DATA SUPPLIED Block Start
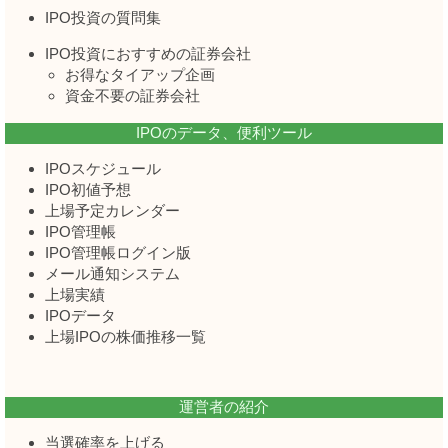
IPO投資の質問集
IPO投資におすすめの証券会社
お得なタイアップ企画
資金不要の証券会社
IPOのデータ、便利ツール
IPOスケジュール
IPO初値予想
上場予定カレンダー
IPO管理帳
IPO管理帳ログイン版
メール通知システム
上場実績
IPOデータ
上場IPOの株価推移一覧
運営者の紹介
当選確率を上げる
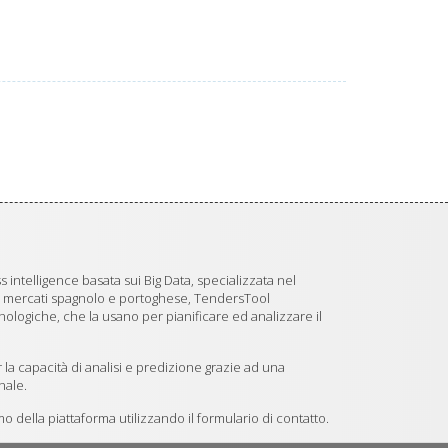
 intelligence basata sui Big Data, specializzata nel
i mercati spagnolo e portoghese, TendersTool
logiche, che la usano per pianificare ed analizzare il
 la capacità di analisi e predizione grazie ad una
nale.
 della piattaforma utilizzando il formulario di contatto.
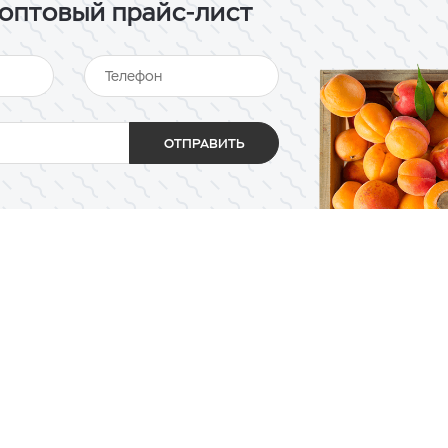
оптовый прайс-лист
ОТПРАВИТЬ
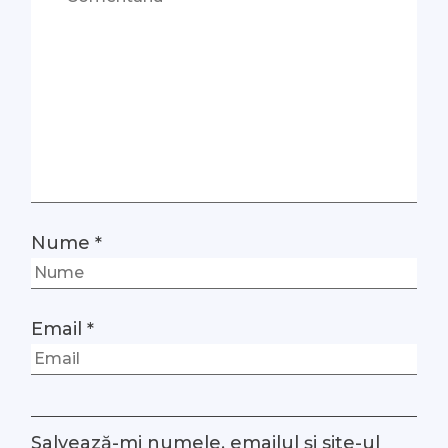
Nume
*
Email
*
Salvează-mi numele, emailul și site-ul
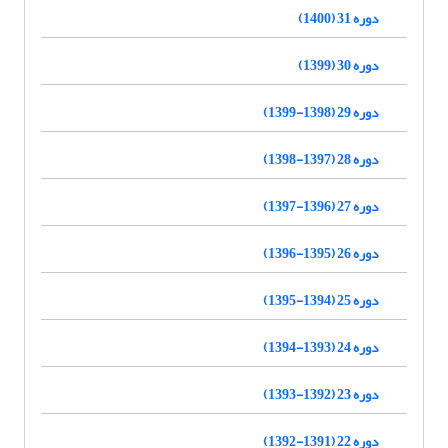
دوره 31 (1400)
دوره 30 (1399)
دوره 29 (1398-1399)
دوره 28 (1397-1398)
دوره 27 (1396-1397)
دوره 26 (1395-1396)
دوره 25 (1394-1395)
دوره 24 (1393-1394)
دوره 23 (1392-1393)
دوره 22 (1391-1392)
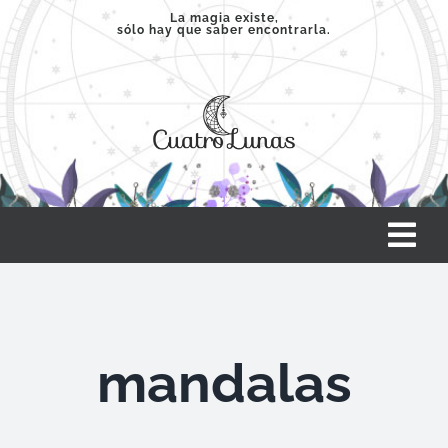
Saltar
La magia existe,
sólo hay que saber encontrarla.
al
contenido
Tog
Nav
INICIO
mandalas
SERVICIOS
CLASES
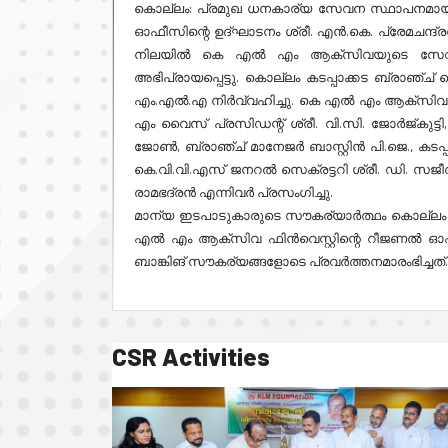
കൊല്ലം: പ്രമുഖ ധനകാര്യ സേവന സ്ഥാപനമായ
ഓഫീസിന്റെ ഉദ്ഘാടനം ശ്രീ. എൻ.കെ. പ്രേമചന്ദ്
നിലയിൽ കെ എൽ എം ആക്സിവയുടെ സേവനം 
അഭിപ്രായപ്പെട്ടു. കൊല്ലം കടപ്പാക്കട ബ്രാഞ
എം.എൽ.എ നിർവ്വഹിച്ചു. കെ എൽ എം ആക്സിവ C
എം വൈസ് പ്രസിഡന്റ് ശ്രീ. വി.സി. ജോർജ്കുട്
ജോൺ, ബ്രാഞ്ച് മാനേജർ ബാസ്റ്റിൻ പി.ജെ., കടപ്പാക
കെ.വി.വി.എസ് ജനറൽ സെക്രട്ടറി ശ്രീ. ഡി. സജീ
രാമഭദ്രൻ എന്നിവർ പ്രസംഗിച്ചു.
മാന്യ ഇടപാടുകാരുടെ സൗകര്യാർത്ഥം കൊല്ലം 
എൽ എം ആക്സിവ ഫിൻവെസ്റ്റിന്റെ റീജണൽ ഓഫീ
CSR Activities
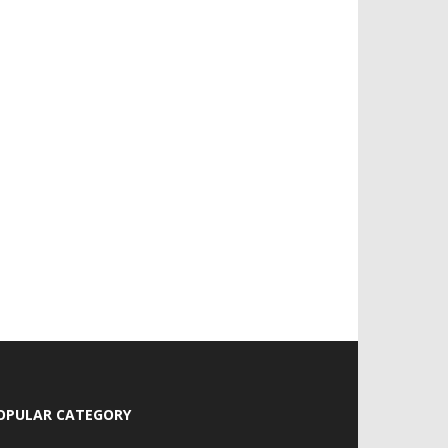
OPULAR CATEGORY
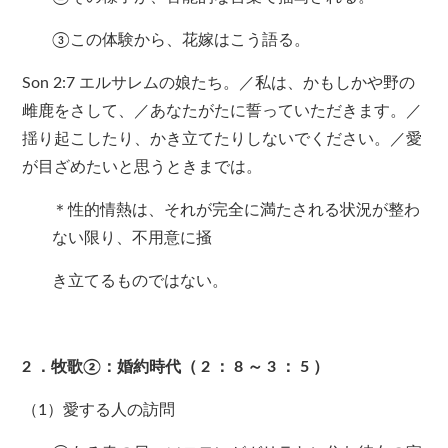
③この体験から、花嫁はこう語る。
Son 2:7 エルサレムの娘たち。／私は、かもしかや野の
雌鹿をさして、／あなたがたに誓っていただきます。／
揺り起こしたり、かき立てたりしないでください。／愛
が目ざめたいと思うときまでは。
＊性的情熱は、それが完全に満たされる状況が整わ
ない限り、不用意に掻
き立てるものではない。
2
．牧歌②：婚約時代（
2
：
8
～
3
：
5
）
（1）愛する人の訪問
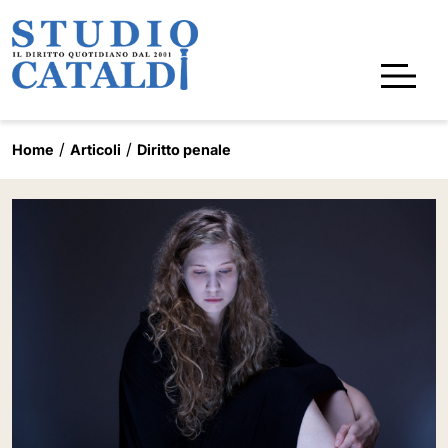
Home
Articoli
Diritto penale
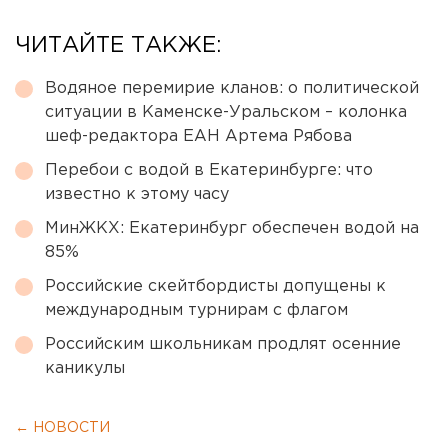
ЧИТАЙТЕ ТАКЖЕ:
Водяное перемирие кланов: о политической
ситуации в Каменске-Уральском – колонка
шеф-редактора ЕАН Артема Рябова
Перебои с водой в Екатеринбурге: что
известно к этому часу
МинЖКХ: Екатеринбург обеспечен водой на
85%
Российские скейтбордисты допущены к
международным турнирам с флагом
Российским школьникам продлят осенние
каникулы
← НОВОСТИ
DATA SUPPLIED Block End
> [EXERCISE DESCRIPTION]:
Copy the material from the line with "③この体験から、花嫁はこう語る。" down to the line with "Diritto penale", swapping "Home" for "Start" and leaving everything else as it is. Don't include the pictures.

> [EXPECTED ANSWER]:
③この体験から、花嫁はこう語る。
Son 2:7 エルサレムの娘たち。／私は、かもしかや野の
雌鹿をさして、／あなたがたに誓っていただきます。／
揺り起こしたり、かき立てたりしないでください。／愛
が目ざめたいと思うときまでは。
＊性的情熱は、それが完全に満たされる状況が整わ
ない限り、不用意に掻
き立てるものではない。
2
．牧歌②：婚約時代（
2
：
8
～
3
：
5
）
（1）愛する人の訪問
Start
Articoli
Diritto penale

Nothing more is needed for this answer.